The Demise of James Bond


 The latest James Bond movie, No Time To Die, has certainly jolted the Bond world to the core and sent avid fans spiraling off into dark chasms  of furious displeasure. Most critics, its seems, did not see the Bond they grew with and loved in this final flick featuring Daniel Craig. Instead, they saw a pastiche of something vaguely mimicking the the true Bond; the true Bond being the misogynist killer who uses women like a chef using a set of dirty crockery pots in his kitchen. An over-achiever who defied all hardships and always came out the victor. A killer who, in all honesty, trusted no one and had no true friends to call his own.

Ultimately, I think this is a sad state of affairs for a movie-buff to posses. In the fictional world a movie fan lives in, one has to ask the question; Do fictional creations live and breathe like we do? Or are they nothing more than ersatz replicas of what most of us wish we were.

Every movie goer faces the decision in one fashion or another. Maybe they don't realize they do--but they do. So let me be the contrarian here. I would like to disagree with the more popular opinion.

I actually liked No Time To Die. And I thought it was a proper and fitting end to a marvelous Daniel Craig run as James Bond.

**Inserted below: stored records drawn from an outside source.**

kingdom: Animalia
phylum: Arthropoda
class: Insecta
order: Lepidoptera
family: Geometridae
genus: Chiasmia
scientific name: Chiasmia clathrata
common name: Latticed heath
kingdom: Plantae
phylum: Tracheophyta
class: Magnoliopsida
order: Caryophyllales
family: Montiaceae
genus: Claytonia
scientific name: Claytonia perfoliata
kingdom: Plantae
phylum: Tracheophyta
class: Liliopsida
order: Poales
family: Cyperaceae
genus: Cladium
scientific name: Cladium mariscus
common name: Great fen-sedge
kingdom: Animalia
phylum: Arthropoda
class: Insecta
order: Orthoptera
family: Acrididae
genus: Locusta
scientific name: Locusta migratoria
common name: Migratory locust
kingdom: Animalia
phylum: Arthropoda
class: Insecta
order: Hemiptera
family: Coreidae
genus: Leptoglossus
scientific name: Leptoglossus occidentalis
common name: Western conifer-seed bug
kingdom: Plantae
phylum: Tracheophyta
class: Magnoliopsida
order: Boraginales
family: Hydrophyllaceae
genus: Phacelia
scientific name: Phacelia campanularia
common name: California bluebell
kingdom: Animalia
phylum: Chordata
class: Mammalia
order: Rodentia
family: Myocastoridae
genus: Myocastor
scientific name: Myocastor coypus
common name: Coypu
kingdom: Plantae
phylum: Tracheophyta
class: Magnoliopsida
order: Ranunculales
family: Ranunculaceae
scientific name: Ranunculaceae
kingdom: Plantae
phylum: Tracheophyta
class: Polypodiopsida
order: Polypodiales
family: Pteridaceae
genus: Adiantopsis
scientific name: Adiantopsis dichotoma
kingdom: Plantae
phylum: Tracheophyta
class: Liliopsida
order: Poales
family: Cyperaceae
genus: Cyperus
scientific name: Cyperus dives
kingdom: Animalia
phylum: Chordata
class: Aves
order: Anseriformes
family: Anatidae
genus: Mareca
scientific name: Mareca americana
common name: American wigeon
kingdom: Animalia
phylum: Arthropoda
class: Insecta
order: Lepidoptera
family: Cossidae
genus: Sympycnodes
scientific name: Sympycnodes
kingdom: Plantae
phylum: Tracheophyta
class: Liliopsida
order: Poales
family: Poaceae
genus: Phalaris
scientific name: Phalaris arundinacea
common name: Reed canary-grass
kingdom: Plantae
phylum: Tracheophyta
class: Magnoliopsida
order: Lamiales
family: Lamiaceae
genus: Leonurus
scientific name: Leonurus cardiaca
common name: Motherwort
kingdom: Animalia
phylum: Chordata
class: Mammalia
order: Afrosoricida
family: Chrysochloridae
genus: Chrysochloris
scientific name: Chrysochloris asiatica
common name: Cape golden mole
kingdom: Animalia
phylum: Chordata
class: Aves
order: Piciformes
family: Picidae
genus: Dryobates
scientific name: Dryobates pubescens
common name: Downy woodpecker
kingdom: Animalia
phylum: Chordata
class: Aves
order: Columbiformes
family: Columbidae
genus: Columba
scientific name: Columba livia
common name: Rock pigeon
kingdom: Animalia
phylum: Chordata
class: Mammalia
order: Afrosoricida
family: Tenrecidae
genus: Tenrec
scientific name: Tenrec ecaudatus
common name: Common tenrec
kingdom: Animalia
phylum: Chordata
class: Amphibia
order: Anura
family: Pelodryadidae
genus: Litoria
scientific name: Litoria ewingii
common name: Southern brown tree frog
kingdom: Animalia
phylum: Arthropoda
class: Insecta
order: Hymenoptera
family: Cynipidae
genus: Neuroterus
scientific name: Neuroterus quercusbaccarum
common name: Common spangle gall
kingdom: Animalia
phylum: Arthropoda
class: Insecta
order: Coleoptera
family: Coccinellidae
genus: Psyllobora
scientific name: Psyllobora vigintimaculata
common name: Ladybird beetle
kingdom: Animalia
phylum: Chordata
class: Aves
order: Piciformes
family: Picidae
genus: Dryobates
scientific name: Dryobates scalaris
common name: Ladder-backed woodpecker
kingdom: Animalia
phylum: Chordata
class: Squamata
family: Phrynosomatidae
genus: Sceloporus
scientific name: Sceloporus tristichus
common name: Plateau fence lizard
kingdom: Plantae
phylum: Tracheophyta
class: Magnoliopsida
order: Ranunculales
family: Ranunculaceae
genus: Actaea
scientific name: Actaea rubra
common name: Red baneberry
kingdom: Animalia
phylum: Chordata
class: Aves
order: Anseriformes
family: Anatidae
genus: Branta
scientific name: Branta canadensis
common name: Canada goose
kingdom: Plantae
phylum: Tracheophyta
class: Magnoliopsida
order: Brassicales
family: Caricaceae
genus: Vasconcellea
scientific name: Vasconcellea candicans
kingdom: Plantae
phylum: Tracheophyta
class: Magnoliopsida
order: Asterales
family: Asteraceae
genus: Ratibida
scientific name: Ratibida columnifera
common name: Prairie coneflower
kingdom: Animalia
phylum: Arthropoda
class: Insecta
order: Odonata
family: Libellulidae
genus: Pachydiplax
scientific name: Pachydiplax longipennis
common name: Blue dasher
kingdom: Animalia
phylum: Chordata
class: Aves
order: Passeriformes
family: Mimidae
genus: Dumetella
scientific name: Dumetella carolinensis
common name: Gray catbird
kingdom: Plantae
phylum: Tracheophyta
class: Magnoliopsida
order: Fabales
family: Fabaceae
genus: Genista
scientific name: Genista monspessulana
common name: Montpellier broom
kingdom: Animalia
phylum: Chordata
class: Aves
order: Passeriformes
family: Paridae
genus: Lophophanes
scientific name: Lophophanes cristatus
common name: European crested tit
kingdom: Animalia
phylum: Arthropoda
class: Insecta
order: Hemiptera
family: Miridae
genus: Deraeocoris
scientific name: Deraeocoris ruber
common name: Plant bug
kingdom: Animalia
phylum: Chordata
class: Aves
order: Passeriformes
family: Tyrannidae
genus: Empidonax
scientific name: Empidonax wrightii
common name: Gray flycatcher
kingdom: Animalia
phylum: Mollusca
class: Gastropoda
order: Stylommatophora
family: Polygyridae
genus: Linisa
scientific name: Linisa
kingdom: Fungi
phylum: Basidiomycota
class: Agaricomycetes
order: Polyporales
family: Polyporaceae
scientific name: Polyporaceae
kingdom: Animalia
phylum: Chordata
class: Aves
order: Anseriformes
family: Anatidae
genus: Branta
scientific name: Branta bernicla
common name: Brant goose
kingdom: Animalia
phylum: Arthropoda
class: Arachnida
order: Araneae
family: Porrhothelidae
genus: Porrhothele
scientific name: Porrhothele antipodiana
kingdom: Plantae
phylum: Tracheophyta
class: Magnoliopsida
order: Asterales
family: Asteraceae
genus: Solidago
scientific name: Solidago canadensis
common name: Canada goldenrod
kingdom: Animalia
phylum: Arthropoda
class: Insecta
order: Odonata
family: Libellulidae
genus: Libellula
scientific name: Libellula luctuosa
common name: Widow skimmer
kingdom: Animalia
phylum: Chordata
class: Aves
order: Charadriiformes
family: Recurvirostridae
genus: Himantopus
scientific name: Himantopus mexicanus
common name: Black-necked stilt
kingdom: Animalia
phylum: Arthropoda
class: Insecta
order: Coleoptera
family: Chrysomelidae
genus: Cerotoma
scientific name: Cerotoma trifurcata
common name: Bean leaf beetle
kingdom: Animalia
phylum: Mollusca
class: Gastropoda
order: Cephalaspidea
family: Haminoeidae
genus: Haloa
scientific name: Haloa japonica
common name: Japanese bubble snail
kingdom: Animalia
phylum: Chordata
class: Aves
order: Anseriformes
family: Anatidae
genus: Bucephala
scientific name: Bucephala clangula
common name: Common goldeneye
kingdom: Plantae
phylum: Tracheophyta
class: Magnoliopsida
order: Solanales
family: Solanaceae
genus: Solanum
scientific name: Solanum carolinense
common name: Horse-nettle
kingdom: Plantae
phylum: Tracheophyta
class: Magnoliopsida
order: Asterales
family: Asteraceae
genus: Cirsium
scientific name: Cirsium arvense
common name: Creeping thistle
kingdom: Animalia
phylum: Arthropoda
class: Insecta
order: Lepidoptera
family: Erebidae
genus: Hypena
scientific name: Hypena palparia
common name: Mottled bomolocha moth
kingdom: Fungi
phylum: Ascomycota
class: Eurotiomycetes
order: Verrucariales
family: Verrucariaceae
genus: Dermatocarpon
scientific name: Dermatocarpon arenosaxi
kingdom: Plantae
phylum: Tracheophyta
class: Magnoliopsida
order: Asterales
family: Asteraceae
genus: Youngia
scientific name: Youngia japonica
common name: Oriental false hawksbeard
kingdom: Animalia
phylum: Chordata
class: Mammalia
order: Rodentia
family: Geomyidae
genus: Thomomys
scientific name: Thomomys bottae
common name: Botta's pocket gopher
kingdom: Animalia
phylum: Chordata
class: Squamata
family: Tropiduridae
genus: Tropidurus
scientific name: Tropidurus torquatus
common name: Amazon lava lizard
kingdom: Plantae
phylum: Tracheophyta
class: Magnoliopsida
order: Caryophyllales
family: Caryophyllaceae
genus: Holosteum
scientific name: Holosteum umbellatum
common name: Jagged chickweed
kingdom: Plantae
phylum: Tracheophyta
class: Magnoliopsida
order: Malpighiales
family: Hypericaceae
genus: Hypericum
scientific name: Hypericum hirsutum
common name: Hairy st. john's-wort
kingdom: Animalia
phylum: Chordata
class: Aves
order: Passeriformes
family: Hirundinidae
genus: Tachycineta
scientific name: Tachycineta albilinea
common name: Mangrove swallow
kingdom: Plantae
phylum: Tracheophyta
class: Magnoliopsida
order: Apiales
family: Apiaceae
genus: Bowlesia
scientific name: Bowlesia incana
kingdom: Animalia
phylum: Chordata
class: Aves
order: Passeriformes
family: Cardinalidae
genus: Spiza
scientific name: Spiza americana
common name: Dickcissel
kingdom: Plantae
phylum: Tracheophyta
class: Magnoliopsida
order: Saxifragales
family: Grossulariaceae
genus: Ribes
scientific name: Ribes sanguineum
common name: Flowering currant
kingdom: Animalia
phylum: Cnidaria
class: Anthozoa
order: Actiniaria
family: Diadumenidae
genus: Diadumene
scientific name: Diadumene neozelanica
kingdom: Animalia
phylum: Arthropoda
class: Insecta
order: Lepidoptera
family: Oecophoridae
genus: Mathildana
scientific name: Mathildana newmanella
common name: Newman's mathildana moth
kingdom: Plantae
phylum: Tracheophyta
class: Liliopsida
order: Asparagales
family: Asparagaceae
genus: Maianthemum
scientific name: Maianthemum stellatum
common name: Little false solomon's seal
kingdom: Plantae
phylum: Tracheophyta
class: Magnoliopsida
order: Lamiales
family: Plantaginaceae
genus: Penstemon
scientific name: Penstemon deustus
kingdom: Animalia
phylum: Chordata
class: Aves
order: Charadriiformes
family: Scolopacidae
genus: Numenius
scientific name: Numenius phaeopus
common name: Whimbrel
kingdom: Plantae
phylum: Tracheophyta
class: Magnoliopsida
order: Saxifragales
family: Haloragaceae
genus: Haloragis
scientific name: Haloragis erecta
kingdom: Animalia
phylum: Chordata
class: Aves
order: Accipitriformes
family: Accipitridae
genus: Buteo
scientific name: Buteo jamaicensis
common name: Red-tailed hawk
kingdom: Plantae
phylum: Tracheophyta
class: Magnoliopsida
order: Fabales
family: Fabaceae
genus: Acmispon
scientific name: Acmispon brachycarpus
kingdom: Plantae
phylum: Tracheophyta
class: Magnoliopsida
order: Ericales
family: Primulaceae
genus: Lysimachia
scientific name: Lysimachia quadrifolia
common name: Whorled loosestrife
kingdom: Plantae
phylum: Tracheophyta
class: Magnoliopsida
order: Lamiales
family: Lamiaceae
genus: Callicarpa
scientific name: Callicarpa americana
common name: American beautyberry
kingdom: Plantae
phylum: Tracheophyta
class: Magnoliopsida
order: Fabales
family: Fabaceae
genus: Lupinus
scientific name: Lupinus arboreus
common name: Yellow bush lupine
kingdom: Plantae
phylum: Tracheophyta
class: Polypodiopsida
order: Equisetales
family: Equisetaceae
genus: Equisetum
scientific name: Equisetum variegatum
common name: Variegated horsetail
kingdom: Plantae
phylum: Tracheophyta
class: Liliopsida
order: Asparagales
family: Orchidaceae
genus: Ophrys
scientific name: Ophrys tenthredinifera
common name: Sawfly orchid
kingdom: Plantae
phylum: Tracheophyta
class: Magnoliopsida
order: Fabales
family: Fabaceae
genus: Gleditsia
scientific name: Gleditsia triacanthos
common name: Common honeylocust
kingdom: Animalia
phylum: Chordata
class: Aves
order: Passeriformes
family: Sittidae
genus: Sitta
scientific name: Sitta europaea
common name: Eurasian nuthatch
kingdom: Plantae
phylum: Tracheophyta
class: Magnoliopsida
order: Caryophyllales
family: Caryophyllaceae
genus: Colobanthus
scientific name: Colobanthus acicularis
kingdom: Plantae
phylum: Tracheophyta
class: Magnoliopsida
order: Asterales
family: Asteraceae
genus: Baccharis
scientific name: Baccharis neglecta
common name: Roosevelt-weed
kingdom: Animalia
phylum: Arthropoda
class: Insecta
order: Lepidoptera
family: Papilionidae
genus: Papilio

In this last movie, we see a vulnerable James Bond. A more humane--and human--James Bond. We see a man filled with regrets. With the weight of past mistakes weighing him down mentally. With loves lost--in many respects to his bad decisions--adding to that emotional weight. We see a man who has seen friends, many of his friends, die in front of his eyes. We see, in the end, a man weighted down by his conscience and has become extremely weary carrying that load.

And, in the end, we see a man who realizes he will never acquire the one thing which gives him the fullest measure of satisfaction. The one thing which might hold back the emotional weight bearing down on him that might, just might, allow him to become alive again. 

He discovers he has a child of his own. A child born to a woman he once loved--and actually still loves--but rejected because of  what he truly is. 

Frankly, to me, this story was like a modernized version of a Greek tragedy. The hero of the story is not actually a true hero. In reality, he's a flawed soul condemned by the Fates because of that flaw he has always denied to himself. Until too late.

I can identify with this version of James Bond. A flawed man who knew it was time to accept his Fate. Accept his Fate and allow those he deeply loves to move on with their lives. Without him.